After a few days of suspense, the organisers dismissed Grêmio’s claim and instead gave Gallardo a four-match ban and a $50,000 fine.
River’s inspirational manager will therefore not be on the touchline for the final, and will not even be allowed into the stadium to watch the first leg.
It’s difficult to choose an outright favourite in this clash of the titans. Most observers seem to feel Boca have a bigger and better squad than River, however Marcelo Gallardo has proven over recent months that he is getting the very best from his River players.
His opponent Guillermo Barros Schelotto still seems to occasionally have trouble figuring out his best XI and style of play.

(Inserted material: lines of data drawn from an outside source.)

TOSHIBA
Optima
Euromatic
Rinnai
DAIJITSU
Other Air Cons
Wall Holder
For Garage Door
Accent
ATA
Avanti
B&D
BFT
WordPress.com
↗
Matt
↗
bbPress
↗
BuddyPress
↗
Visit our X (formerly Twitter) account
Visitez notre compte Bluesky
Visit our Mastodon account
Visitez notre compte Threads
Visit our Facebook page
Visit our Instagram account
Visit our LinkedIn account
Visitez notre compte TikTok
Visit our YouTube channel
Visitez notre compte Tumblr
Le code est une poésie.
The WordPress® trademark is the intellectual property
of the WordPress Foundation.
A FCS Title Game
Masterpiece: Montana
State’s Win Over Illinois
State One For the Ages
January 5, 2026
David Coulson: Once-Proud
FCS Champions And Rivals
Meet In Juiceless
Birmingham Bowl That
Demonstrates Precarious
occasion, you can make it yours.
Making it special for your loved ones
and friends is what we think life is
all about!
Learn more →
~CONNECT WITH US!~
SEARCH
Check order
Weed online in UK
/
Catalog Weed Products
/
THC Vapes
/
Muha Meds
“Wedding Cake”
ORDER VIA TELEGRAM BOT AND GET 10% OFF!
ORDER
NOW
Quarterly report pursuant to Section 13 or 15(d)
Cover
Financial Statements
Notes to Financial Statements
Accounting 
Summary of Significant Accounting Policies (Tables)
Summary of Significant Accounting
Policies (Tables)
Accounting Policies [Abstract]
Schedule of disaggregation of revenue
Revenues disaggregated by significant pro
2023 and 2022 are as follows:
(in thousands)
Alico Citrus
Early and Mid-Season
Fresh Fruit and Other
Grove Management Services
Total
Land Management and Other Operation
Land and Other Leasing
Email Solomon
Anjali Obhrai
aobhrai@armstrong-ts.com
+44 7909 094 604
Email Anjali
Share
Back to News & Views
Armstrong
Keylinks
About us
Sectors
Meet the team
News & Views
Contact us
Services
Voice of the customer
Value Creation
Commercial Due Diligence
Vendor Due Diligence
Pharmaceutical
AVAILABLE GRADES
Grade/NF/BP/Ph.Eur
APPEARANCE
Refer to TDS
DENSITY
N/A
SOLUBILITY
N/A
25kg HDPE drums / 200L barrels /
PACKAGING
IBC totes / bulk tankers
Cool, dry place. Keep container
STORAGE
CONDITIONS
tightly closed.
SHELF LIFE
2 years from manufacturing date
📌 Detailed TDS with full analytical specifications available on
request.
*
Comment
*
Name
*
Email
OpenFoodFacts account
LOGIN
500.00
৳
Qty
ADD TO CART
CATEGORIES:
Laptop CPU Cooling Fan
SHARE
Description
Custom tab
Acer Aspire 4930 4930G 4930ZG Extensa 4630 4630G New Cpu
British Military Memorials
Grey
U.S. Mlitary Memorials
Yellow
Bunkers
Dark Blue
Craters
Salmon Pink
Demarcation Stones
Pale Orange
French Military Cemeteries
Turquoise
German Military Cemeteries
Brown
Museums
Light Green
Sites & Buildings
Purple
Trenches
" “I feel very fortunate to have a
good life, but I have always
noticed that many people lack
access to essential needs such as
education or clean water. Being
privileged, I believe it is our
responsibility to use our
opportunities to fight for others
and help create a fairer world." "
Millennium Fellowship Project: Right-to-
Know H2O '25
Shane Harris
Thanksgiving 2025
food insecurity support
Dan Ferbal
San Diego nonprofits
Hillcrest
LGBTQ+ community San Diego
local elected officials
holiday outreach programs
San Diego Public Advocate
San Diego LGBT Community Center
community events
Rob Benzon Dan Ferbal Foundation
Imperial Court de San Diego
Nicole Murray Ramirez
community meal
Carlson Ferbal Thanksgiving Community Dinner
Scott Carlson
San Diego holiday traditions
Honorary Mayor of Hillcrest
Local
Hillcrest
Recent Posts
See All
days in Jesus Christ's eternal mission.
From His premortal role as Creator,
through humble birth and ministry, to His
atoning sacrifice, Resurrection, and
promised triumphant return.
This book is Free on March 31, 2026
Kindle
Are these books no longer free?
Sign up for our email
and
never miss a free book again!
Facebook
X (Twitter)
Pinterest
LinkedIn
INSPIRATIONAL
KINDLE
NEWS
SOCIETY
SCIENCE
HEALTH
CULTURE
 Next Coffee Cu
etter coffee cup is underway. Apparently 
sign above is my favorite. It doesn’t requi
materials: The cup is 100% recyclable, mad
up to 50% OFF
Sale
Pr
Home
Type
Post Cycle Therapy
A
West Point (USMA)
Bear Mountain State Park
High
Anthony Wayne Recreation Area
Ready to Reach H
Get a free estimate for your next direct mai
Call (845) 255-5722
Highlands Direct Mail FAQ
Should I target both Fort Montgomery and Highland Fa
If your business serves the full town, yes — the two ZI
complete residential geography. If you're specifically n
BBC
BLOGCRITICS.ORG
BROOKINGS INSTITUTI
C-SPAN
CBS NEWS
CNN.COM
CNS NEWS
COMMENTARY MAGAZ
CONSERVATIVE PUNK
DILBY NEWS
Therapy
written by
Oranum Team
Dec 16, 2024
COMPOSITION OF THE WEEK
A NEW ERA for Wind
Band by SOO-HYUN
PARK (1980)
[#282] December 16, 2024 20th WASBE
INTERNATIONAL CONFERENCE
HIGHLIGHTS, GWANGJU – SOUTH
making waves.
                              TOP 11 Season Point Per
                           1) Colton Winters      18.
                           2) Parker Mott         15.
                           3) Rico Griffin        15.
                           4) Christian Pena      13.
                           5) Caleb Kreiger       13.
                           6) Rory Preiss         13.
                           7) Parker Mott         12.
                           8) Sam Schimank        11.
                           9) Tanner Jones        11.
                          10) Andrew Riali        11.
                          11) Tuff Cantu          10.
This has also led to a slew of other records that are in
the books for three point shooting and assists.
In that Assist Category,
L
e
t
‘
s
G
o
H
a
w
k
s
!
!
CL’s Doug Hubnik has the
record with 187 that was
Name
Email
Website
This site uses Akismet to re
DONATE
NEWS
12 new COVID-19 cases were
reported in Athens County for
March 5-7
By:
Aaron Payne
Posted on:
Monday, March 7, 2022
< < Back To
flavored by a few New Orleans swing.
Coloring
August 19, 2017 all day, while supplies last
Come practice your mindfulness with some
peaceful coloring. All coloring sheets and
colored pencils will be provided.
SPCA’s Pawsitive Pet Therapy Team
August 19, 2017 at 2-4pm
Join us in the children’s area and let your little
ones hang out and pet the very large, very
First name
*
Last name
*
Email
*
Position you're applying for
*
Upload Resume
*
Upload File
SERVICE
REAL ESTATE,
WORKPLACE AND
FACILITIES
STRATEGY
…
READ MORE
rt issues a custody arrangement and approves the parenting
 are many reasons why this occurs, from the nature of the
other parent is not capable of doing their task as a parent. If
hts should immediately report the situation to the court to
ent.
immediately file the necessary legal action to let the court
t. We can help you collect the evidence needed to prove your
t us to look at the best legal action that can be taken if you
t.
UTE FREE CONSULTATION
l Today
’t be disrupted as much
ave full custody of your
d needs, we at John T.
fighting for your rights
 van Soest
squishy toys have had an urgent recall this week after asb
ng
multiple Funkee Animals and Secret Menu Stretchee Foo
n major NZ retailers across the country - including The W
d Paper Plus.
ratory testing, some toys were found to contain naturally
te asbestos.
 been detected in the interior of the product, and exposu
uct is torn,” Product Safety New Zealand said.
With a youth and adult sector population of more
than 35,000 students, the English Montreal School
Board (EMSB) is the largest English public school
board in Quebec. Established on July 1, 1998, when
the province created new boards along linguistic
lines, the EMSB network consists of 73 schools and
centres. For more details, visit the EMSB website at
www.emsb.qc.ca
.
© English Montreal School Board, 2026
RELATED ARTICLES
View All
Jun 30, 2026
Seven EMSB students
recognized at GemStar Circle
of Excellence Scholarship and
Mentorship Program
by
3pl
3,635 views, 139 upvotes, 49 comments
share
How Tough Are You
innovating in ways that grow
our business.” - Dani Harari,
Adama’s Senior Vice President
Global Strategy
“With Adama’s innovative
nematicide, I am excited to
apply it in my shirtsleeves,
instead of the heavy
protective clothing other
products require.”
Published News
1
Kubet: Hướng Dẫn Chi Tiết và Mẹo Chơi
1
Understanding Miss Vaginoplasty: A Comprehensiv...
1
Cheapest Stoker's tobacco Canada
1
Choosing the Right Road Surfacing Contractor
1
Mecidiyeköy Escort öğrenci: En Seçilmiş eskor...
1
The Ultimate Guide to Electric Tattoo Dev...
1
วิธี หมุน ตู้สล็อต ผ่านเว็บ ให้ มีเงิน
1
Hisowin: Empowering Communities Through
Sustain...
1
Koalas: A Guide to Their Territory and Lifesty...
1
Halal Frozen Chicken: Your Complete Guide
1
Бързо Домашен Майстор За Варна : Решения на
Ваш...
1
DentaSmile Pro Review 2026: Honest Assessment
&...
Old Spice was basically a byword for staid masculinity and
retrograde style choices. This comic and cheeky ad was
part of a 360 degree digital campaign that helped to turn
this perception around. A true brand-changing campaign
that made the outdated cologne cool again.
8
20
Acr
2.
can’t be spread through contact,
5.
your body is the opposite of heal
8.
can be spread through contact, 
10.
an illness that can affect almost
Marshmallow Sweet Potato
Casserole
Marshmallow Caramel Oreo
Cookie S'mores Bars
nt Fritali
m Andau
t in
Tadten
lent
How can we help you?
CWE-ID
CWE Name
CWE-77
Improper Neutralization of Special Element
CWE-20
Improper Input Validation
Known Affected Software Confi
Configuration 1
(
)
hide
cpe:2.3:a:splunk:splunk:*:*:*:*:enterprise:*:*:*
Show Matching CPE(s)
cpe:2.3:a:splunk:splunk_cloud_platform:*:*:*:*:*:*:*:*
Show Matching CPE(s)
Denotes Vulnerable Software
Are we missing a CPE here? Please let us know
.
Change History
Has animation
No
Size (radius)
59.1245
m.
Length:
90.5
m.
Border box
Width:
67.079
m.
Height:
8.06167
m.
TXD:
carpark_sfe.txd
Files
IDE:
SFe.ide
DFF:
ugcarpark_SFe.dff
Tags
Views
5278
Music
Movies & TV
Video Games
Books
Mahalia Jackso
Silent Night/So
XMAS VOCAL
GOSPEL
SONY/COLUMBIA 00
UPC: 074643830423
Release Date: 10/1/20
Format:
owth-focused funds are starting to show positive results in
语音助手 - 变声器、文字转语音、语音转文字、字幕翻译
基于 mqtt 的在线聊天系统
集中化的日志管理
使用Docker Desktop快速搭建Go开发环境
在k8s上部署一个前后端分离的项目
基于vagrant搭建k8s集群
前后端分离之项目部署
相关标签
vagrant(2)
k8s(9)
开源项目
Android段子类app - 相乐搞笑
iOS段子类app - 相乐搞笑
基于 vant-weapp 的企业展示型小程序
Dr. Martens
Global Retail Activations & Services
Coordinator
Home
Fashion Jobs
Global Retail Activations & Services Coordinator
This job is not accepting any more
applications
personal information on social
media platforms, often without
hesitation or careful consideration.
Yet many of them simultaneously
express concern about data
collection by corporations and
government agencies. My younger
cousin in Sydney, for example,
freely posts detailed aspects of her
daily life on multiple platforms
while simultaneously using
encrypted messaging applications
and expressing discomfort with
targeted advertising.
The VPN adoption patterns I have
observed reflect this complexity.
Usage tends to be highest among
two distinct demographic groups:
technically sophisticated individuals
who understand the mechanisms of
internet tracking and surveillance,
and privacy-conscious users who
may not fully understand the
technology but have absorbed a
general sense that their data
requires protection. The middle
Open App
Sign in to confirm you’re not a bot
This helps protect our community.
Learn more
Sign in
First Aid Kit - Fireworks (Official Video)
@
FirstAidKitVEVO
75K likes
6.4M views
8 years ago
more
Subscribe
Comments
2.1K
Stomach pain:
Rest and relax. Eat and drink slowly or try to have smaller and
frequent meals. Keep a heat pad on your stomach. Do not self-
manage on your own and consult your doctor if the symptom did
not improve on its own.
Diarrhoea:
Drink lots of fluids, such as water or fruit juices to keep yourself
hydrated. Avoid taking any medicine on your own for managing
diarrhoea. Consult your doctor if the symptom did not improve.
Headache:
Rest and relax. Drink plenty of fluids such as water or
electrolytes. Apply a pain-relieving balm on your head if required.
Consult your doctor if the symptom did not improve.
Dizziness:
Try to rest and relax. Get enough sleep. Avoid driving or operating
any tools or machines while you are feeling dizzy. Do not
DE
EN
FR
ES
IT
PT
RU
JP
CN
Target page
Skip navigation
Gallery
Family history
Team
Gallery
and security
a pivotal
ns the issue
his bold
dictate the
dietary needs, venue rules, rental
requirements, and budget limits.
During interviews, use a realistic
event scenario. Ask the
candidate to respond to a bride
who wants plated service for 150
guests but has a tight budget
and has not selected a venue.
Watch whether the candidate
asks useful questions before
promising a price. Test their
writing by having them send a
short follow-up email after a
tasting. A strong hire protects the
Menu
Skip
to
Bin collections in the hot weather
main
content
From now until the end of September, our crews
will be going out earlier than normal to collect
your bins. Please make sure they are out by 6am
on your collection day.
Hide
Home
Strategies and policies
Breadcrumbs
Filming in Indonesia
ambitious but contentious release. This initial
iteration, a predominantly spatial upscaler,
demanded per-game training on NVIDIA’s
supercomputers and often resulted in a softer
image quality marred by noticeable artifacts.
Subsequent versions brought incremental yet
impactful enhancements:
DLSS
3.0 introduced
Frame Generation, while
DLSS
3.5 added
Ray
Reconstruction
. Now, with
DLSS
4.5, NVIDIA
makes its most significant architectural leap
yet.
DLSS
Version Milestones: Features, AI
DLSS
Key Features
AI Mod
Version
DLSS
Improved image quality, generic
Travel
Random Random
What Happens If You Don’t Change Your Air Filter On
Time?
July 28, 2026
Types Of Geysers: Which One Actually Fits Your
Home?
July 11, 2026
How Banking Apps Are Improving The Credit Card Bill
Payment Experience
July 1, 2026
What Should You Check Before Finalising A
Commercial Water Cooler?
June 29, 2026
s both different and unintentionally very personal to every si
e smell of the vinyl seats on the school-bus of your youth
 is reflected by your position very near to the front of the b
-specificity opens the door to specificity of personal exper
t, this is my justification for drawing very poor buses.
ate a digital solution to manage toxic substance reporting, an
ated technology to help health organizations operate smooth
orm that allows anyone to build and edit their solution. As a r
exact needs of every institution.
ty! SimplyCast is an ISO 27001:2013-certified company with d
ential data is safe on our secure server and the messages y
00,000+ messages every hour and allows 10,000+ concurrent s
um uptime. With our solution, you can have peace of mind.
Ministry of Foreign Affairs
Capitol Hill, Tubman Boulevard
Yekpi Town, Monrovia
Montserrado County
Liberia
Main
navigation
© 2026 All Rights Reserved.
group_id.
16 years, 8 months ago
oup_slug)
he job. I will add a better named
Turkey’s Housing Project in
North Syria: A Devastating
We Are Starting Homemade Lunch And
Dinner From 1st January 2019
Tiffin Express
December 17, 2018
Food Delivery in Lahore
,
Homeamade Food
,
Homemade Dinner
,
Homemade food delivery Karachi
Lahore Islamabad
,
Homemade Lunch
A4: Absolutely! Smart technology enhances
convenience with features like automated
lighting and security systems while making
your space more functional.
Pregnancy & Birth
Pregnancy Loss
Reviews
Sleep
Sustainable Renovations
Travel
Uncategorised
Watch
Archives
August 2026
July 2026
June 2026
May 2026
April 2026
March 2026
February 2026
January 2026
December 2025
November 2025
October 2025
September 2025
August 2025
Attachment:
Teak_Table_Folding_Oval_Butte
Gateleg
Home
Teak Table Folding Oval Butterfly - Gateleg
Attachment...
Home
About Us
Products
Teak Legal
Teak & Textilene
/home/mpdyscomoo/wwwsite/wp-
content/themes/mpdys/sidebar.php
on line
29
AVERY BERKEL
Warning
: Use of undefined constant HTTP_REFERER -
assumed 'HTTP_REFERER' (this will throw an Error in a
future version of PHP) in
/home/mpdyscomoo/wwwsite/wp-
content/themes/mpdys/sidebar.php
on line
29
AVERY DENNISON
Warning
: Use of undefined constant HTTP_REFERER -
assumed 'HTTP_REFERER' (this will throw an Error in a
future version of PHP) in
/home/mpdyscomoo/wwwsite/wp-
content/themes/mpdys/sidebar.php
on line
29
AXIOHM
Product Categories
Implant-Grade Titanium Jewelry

There is a potential psychological advantage for River too. They have won the recent knockout clashes between the sides in the Copa Sudamericana in 2014, Copa Libertadores 2015, and Supercopa Argentina 2018. The most recent superclásico also went their way 2-0 in September.
Boca know they will be up against a deep defence and an energetic midfield press, which complicates their usual routes of attack, closing up any space behind the back line for their speedy attackers to exploit.
To add to that, River have specialised in hitting quickly on the counter in recent derbies, as Boca send men forward in an attempt to break their arch-rival’s defensive resistance.
The bad news for River is that their emblematic captain Leo Ponzio pulled a hamstring in the semi-final and will not be fit for Saturday’s first leg. He has already led the team to Libertadores glory in 2015 and his experience will be sorely missed for the first 90 minutes of this epic encounter.
The result is unpredictable, but one thing is certain: The tension and anticipation will reach unchartered levels in Buenos Aires in the coming weeks, as friends, families, colleagues and neighbours all have divided loyalties.
Nobody even wants to contemplate the idea of facing rival supporters in the office on the morning of Monday 26th in case of defeat.
For one side of the city, their wildest dreams are about to come true. For the other, it will be a living nightmare- and one they might have to wait another 58 years to avenge.